- SELECTED PASSAGE -
*** Block opens ***

If you’ve lost a significant amount of money in your investment portfolios, you could be wondering if you can sue your financial advisor or broker to help recover those losses.
While every case is different, there are a number of factors that will influence whether or not you have a successful lawsuit.
In this article, we will discuss some of the key things to consider if you are thinking about suing your financial advisor or stockbroker.
IMPORTANT: If you are considering suing your advisor, it is important to seek legal counsel. Do not file without legal representation. Securities is a complex area of law, and without an experienced investment loss attorney, you may not be able to recover the full extent of your losses.
A Financial Advisor’s Duty of Care
People hire financial advisors and brokers to grow and protect their money. Financial advisors have advanced education and training, which should provide their clients with valuable insight and accurate financial advice. Individual investors expect that their advisors will not defraud or harm them in any other way.
Market volatility is difficult to predict with any certainty. Markets dip and rebound over time. A financial advisor must guide you through those difficult times and offer you sound investment advice to minimize or avoid losses.
Some investments are riskier than others. Brokers and financial advisors need to understand their clients’ risk tolerance, as well as their clients’ investment needs. Losses could ruin years of hard work and financial planning.
Market volatility is one thing—negligence, deception, and fraud are something else entirely. Therefore, you should review your portfolio closely to see if you are a victim of misconduct.
If you lost money on investments based on a broker’s or financial advisor’s advice, you could have the right to sue the brokerage over losses. Your rights are valuable. Do not trust them to just any attorney. Robert Wayne Pearce and his team with the Law Offices of Robert Wayne Pearce, P.A., have recovered over $170 million in stock market losses for his clients.

*** Block closes ***

- YOUR TASKS -
(a) Retype part of the passage on suing a financial advisor, everything from "A Financial Advisor’s" down to "and financial planning.".
(b) Answer these questions from the passage on suing a financial advisor.
(i) What does the passage say a person considering suing an advisor should seek?
(ii) Besides their clients' investment needs, what must brokers and financial advisors understand?
(iii) How much in stock market losses has the named law office recovered for clients?
(c) Write the next part of the passage on suing a financial advisor, continuing from its final sentence.
The items after this point are not needed.

- DATASET EXCERPTS -

*** Block opens ***

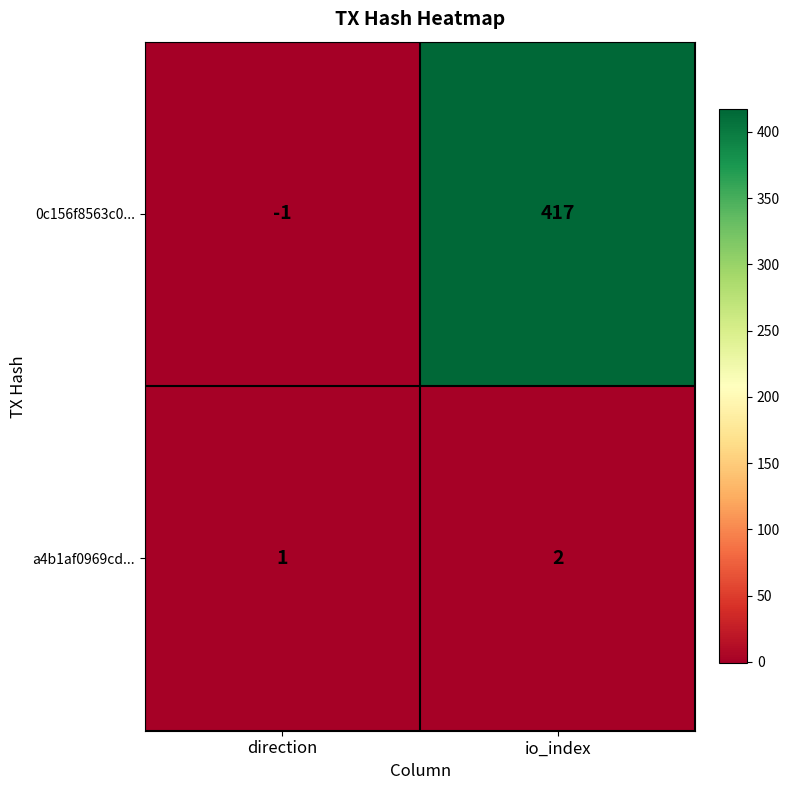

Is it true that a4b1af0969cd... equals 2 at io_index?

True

*** Block closes ***
*** Block opens ***

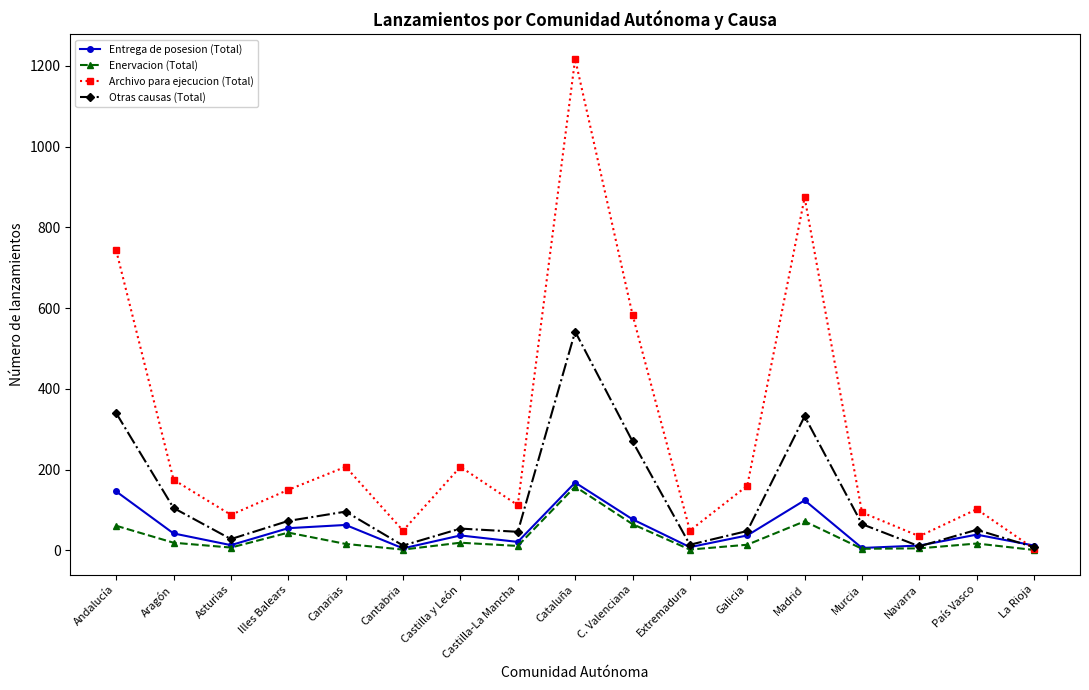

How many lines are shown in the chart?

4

*** Block closes ***

- EXERCISE RESPONSES -
(a)
A Financial Advisor’s Duty of Care
People hire financial advisors and brokers to grow and protect their money. Financial advisors have advanced education and training, which should provide their clients with valuable insight and accurate financial advice. Individual investors expect that their advisors will not defraud or harm them in any other way.
Market volatility is difficult to predict with any certainty. Markets dip and rebound over time. A financial advisor must guide you through those difficult times and offer you sound investment advice to minimize or avoid losses.
Some investments are riskier than others. Brokers and financial advisors need to understand their clients’ risk tolerance, as well as their clients’ investment needs. Losses could ruin years of hard work and financial planning.

(b)
(i) Legal counsel.
(ii) Their clients' risk tolerance.
(iii) Over $170 million.

(c)
For over 40 years, Robert has fought for investors who fell prey to negligent financial advice. Robert and his team have extensive experience holding brokers and financial advisors liable for misconduct and negligence in Florida and across the United States.
How You Can Sue Your Financial Advisor for Losses
Investing your money in securities is the fastest and most reliable way to grow wealth. Putting your money in a savings account with an interest rate near zero is not beneficial, even though you cannot lose that money. Intelligently investing in securities can help you protect your retirement nest egg, save for college or a rainy day fund, or grow an inheritance for your family.
Still, investing in securities like stocks, bonds, options, and other investment vehicles can be overwhelming and confusing to the average investor. Therefore, seeking a financial advisor’s advice to steer you toward the right investments is the smart thing to do.
The stock market’s performance seems to dictate the economic trends in the United States. Experience continues to teach us that people rely on the markets’ performance to preserve their savings. Otherwise, individuals who placed money into accounts like 401(k)s could lose their retirement fund.
Recessions and depressions can arise from a market crash. Accordingly, the federal government heavily regulates the securities exchanges operating in the United States. State laws also work to protect investors. These laws try to prevent market crashes and stop people from losing their fortunes.
Federal and state regulations also govern the actions of financial advisors. FINRA, or the Financial Industry Regulatory Authority, is a self-regulating organization governed by the Securities and Exchange Commission or SEC. FINRA certifies and disciplines financial advisors and provides investors a forum to settle their disputes through arbitration or mediation.
Ethical Duties of a Financial Advisor or Broker
Unfortunately, regulations do not deter negligence and misconduct among financial advisors. Section 10(b) of the Securities and Exchange Act of 1934 (the 1934 Act) established the minimum standards for financial advisers and brokers. The law protects investors from financial professionals who violate the 1934 Act by manipulating or deceiving investors.
The 1934 Act gave rise to the SEC and its regulations. 10b-5 of the SEC rules expands on the 1934 Act. The SEC regulations say that financial advisers violate the law by:
- Using any device, scheme, or other plans to defraud investors;
- Making any false or misleading statements of fact;
- Omitting a material fact, that should have been communicated to the investor under the circumstances; or
- Engaging in any act, practice, or business conduct that is fraudulent or deceptive during the purchase or sale of securities.
These rules apply to securities traded on the national exchanges like the New York Stock Exchange and NASDAQ, over-the-counter (OTC) securities, and other investments.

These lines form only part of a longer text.